Among this year’s honorees at Edina’s volunteer recognition reception was Dave Bush, who has been lending a helping hand to Edina football for 37 years. Dave grew up in Minneapolis and started playing football in the fifth grade through a park program. He was always the biggest kid in his age group, became a skilled kicker and started kicking for his high school varsity team when only a freshman. He says, “Back in those days, when the Vikings had a home game, they opened our high school field so the visiting team could practice.” That’s when Dave recalls being introduced to Los Angeles Rams kicker Danny Villnueva. “He was only 5 foot 4 inches tall and could kick the living daylights out of the ball,” Dave says. “I picked up a lot of pointers from him.”
Dave went on to become an all-conference high school football player and achieved all-state his senior year before graduating in 1966. “I played one year in college and got hurt,” he says, and he likely thought his football days were well behind him. But in 1977, the same year he moved to Edina, three high school buddies called and asked Dave if he was interested in coaching youth football. “I was the only one who kept with it,” Dave says.

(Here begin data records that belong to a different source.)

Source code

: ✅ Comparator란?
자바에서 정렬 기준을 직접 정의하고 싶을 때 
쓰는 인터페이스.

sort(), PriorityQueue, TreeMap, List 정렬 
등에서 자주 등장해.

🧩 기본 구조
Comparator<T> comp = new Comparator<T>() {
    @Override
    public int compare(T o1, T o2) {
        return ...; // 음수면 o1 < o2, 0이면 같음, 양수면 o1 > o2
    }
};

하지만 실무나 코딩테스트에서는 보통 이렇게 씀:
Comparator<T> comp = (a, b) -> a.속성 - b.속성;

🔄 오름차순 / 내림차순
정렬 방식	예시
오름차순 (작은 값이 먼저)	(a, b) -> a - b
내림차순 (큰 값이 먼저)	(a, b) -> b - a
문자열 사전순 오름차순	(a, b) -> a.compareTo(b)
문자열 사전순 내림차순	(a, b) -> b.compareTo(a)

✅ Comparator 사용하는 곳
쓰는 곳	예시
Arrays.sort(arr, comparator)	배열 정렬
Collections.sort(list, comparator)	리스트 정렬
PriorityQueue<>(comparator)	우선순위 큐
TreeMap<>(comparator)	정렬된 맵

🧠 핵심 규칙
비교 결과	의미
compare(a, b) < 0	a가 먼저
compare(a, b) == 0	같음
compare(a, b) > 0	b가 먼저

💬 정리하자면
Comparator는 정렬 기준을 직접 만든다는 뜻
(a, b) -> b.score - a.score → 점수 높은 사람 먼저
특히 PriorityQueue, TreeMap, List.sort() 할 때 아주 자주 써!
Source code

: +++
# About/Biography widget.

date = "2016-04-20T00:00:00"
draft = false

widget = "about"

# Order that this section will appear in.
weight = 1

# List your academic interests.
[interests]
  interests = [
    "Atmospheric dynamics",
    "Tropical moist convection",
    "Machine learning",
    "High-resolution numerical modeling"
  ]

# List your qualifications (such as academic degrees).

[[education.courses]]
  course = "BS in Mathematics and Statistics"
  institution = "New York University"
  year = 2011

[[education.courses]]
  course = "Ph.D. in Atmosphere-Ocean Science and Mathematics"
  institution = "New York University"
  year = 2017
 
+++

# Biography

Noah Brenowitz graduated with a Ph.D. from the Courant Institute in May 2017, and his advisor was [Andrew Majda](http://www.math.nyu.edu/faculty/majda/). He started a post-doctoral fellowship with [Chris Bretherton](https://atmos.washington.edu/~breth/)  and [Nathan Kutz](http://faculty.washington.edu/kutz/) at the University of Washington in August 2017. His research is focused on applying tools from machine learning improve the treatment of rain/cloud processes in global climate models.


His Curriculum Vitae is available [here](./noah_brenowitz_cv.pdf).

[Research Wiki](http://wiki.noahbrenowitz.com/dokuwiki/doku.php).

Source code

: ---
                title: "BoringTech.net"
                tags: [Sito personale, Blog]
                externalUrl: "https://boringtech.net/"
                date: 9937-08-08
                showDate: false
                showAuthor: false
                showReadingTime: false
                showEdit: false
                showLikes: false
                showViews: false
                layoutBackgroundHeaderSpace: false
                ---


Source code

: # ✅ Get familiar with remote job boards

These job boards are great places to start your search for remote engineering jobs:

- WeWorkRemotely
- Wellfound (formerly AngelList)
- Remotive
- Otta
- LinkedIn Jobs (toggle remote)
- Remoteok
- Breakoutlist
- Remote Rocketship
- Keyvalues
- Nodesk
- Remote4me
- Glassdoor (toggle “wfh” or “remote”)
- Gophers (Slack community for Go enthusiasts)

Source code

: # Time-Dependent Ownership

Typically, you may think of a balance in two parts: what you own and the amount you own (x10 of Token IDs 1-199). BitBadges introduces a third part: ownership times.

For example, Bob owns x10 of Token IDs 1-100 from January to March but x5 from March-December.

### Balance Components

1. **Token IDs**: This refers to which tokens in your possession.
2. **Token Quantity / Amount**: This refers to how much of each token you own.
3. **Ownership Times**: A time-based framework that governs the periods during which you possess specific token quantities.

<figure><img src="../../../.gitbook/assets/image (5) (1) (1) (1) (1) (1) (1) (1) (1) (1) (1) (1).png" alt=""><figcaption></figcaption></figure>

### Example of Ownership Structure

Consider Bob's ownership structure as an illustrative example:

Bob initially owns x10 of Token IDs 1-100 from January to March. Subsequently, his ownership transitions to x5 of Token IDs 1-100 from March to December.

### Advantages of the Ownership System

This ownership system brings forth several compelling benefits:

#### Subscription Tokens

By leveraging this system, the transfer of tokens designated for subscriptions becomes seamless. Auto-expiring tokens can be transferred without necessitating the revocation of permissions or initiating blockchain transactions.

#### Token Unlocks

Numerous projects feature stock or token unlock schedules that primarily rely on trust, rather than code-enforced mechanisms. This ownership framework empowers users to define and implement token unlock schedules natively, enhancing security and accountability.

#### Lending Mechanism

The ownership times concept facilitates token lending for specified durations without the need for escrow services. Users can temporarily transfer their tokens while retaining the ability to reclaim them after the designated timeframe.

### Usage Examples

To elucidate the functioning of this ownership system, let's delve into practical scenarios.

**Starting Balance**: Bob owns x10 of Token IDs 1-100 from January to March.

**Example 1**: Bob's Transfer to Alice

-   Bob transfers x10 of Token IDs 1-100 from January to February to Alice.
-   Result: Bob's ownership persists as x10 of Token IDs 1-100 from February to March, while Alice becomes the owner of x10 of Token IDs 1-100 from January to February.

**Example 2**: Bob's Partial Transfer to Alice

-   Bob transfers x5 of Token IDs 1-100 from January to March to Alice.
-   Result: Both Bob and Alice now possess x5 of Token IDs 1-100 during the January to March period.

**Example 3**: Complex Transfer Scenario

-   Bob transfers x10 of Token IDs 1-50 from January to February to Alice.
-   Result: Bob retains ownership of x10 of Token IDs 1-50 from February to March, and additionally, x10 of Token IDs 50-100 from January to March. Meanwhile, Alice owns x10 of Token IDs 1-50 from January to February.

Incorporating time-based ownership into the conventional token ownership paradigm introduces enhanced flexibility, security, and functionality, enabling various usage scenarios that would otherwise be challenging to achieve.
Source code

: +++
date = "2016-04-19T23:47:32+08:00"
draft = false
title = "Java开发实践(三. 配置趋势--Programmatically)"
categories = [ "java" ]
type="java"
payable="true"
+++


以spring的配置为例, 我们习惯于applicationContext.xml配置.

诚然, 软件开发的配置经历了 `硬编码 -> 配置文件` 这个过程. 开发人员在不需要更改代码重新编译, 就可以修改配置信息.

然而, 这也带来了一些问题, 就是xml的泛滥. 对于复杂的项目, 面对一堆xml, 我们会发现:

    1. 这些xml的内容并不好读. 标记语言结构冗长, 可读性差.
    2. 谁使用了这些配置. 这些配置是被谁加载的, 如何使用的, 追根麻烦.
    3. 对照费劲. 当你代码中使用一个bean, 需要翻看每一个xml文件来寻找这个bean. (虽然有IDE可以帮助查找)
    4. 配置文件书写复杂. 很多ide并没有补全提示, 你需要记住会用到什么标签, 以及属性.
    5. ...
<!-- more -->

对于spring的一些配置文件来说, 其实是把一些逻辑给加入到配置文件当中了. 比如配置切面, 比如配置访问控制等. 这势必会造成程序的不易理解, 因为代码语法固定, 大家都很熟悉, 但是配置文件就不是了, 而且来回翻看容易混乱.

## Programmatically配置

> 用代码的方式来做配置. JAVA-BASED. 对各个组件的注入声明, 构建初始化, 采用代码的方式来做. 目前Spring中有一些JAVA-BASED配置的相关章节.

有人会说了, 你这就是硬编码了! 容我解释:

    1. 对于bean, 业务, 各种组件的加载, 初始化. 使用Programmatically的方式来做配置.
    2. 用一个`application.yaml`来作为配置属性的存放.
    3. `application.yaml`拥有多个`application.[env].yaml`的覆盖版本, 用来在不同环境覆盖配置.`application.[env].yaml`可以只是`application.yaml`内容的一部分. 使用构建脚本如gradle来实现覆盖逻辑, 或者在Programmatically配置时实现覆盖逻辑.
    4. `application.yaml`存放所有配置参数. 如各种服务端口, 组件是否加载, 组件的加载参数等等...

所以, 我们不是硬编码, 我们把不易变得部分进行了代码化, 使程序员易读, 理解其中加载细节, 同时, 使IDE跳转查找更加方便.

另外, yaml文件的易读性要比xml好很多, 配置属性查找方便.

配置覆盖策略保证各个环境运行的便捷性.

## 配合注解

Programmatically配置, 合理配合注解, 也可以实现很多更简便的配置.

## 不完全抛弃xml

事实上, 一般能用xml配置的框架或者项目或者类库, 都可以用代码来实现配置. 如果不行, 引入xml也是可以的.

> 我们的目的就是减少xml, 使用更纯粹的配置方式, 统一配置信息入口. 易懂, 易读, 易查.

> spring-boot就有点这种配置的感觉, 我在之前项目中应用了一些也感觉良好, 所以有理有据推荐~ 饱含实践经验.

Twenty-five years later, Dave ushered in what was then considered cutting-edge technology for high school football teams. According to Mike Bush, Dave’s only son and current member of the Edina High School football coaching staff, staff members once had to chart plays and evaluate player’s performance with written reports. In 2002, the head coach asked Dave to figure out an easier way. His creative solution was to sit in a plastic lawn chair atop an RV parked in the lot outside the football stadium and record games using a clunky VHS camcorder slung over his shoulder. Filming games for scouting and training purposes is commonplace these days, and Dave has since retired the clunky camcorder for a state-of-the-art telescoping camera.
Dave also helped establish an eighth-grade transition program for incoming freshman football players. When Mike was a ninth-grader, “I didn’t know about mandatory physicals or what the expectations were,” Dave says. “Now, we spend half a day on a Saturday informing incoming players and parents about the transition to the high school athletic environment.”
But Dave’s favorite part of his football experience has been coaching his son and getting to see so many other kids grow into fine young men and go on to achieve great things. Mike (a 2005 EHS graduate) was a coach for the Hornets in 2012 when the team won the conference championship in an undefeated season, capped off by beating rival Eden Prairie. They also won their section and went on to the semi-final game in the Metrodome. That coachable team of overachievers had their sights set on the state championship game, something Edina football has been aiming for since 1981, the last time an Edina team had made it that far. But their hopes would be dashed by a Rosemount win in the semis. “There was not a dry eye in the stadium that day,” says Dave. “They left everything out on the field.”
Mike nods and says, “Players from that 2012 team still get choked up when remembering that amazing season.” Known as “Bushy” on the current coaching staff, Mike says the Edina football experience isn’t all about wins and losses: “It’s about when players tell me, ‘Bushy, high school football has been one of the greatest experiences of my life.’ ” Mike doesn’t have team records memorized, but he can tell you about kids who are standouts on and off the field. “The kids are what keep you coming back. That’s priceless to me.”
What’s also priceless is having a dad committed to helping kids become the best they can be. Dave is humbled by the recognition and says, “It’s been a standing joke since I started coaching youth sports to never be too hard on the kids because we may be working for them one day.”